Identidade crioula: Projectar o Maio para o futuro! (II)

PorJosé Almada Dias,9 mai 2017 6:00

 

A Câmara Municipal da ilha do Maio realizou nos passados dias 20 e 21 de Abril, na cidade do Porto Inglês, o Encontro Estratégico “Projectar o Maio para o futuro”. Coube-me a tarefa de discorrer sobre o tema “Que turismo para a ilha do Maio?”

Um enorme desafio que tinha tanto de honroso como de estimulante, tendo em conta que se tratava de um evento com a presença do Presidente da República, do ministro dos Assuntos Parlamentares, em representação do Governo, e de muitas outras instituições nacionais e internacionais, entre os quais os presidentes das câmaras municipais portuguesas de São João da Madeira e de Proença-a-Nova.

Aceitei o convite, precisamente pela audácia que o jovem, dinâmico e bem-falante presidente da ilha do Maio, Miguel Rosa, demonstrou em promover um encontro para debater o futuro da sua ilha. Um jovem político que fez um mestrado na Irlanda, num dos países mais inovadores do mundo, falando, portanto, inglês fluentemente, e a quem, a meu ver, só lhe falta aprender a jogar golfe e ténis para ter todos os skills de um político do futuro. Um jovem desta nova geração de cabo-verdianos bem formados que terão a obrigação de catapultar o país para outros níveis de desenvolvimento, primeiro porque irão receber um país muito melhor do que aquele que a minha geração recebeu, mas sobretudo porque, sendo jovens, ainda têm a capacidade de sonhar e ousar fazer, algo que a minha geração e as anteriores, condicionadas à partida pelos traumas de 500 anos de sobrevivência, vêm perdendo.

Afinando pelo diapasão, apresentei o sonho que tenho para a bonita e tranquila ilha do Maio, enviando à plateia um postal do futuro, no dizer de Eugénio Inocêncio.

Foi esse postal da ilha do Maio do futuro, do já próximo ano de 2030, que constituiu a minha apresentação e que descrevi na crónica anterior a esta.

Comecei por felicitar a organização pela designação de Encontro Estratégico.
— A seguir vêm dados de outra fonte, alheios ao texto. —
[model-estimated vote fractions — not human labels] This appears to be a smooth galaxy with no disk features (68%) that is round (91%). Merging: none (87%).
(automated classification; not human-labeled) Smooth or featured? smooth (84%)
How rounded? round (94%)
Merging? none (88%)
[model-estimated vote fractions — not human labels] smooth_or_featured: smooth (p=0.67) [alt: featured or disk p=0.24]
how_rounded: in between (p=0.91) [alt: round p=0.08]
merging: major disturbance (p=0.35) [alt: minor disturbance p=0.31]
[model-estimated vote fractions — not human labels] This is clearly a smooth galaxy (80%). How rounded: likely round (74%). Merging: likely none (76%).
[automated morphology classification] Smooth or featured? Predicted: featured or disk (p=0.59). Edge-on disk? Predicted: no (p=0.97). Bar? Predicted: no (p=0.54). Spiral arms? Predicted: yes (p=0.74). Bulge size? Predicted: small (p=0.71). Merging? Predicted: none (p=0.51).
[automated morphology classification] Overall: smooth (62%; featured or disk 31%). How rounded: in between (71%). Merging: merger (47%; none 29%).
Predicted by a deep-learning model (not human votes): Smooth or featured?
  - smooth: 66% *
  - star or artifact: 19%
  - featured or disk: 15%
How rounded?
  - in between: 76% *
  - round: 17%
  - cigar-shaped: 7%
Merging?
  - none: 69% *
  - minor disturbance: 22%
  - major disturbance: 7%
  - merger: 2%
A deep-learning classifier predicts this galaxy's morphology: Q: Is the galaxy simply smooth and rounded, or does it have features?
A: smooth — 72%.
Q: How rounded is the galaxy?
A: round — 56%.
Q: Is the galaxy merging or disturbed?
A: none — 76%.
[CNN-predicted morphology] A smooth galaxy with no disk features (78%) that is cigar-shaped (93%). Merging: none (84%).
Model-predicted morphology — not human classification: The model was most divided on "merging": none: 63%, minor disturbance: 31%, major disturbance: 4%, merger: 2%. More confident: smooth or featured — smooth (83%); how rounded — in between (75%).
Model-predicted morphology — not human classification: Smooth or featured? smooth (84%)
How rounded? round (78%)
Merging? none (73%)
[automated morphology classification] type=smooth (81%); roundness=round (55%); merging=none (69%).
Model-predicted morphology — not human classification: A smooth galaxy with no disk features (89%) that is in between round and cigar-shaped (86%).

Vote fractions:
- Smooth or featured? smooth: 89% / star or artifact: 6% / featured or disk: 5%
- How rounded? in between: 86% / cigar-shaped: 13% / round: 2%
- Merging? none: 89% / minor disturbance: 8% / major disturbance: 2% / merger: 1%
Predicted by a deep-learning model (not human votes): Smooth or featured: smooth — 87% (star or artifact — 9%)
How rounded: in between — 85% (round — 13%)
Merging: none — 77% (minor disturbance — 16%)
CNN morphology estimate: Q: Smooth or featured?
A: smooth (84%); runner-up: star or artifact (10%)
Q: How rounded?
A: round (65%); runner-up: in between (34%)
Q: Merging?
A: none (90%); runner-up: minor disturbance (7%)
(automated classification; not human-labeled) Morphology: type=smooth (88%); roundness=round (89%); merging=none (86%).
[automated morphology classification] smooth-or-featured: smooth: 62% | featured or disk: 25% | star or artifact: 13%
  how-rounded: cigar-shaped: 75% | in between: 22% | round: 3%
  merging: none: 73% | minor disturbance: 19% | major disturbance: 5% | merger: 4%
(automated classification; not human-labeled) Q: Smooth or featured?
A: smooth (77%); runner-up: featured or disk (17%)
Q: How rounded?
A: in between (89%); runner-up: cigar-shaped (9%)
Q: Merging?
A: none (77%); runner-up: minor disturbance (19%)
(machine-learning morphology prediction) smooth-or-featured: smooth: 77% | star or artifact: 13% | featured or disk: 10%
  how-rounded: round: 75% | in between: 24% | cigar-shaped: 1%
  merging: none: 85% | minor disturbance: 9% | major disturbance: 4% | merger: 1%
Para almejar o desenvolvimento, é preciso ter uma estratégia; e para tê-la é preciso primeiro ter uma visão, como ensina qualquer manual de pensamento estratégico.

E referi que tinha ouvido, durante os discursos de abertura, duas visões para a ilha completamente distintas e incompatíveis: o presidente da SDTBM (Sociedade de Desenvolvimento Turístico das ilhas da Boa Vista e Maio) falou num turismo que previa, inicialmente, a construção na ilha de cerca de 18 mil quartos em 20 anos, enquanto o presidente Miguel Rosa tinha falado num turismo de alto valor acrescentado.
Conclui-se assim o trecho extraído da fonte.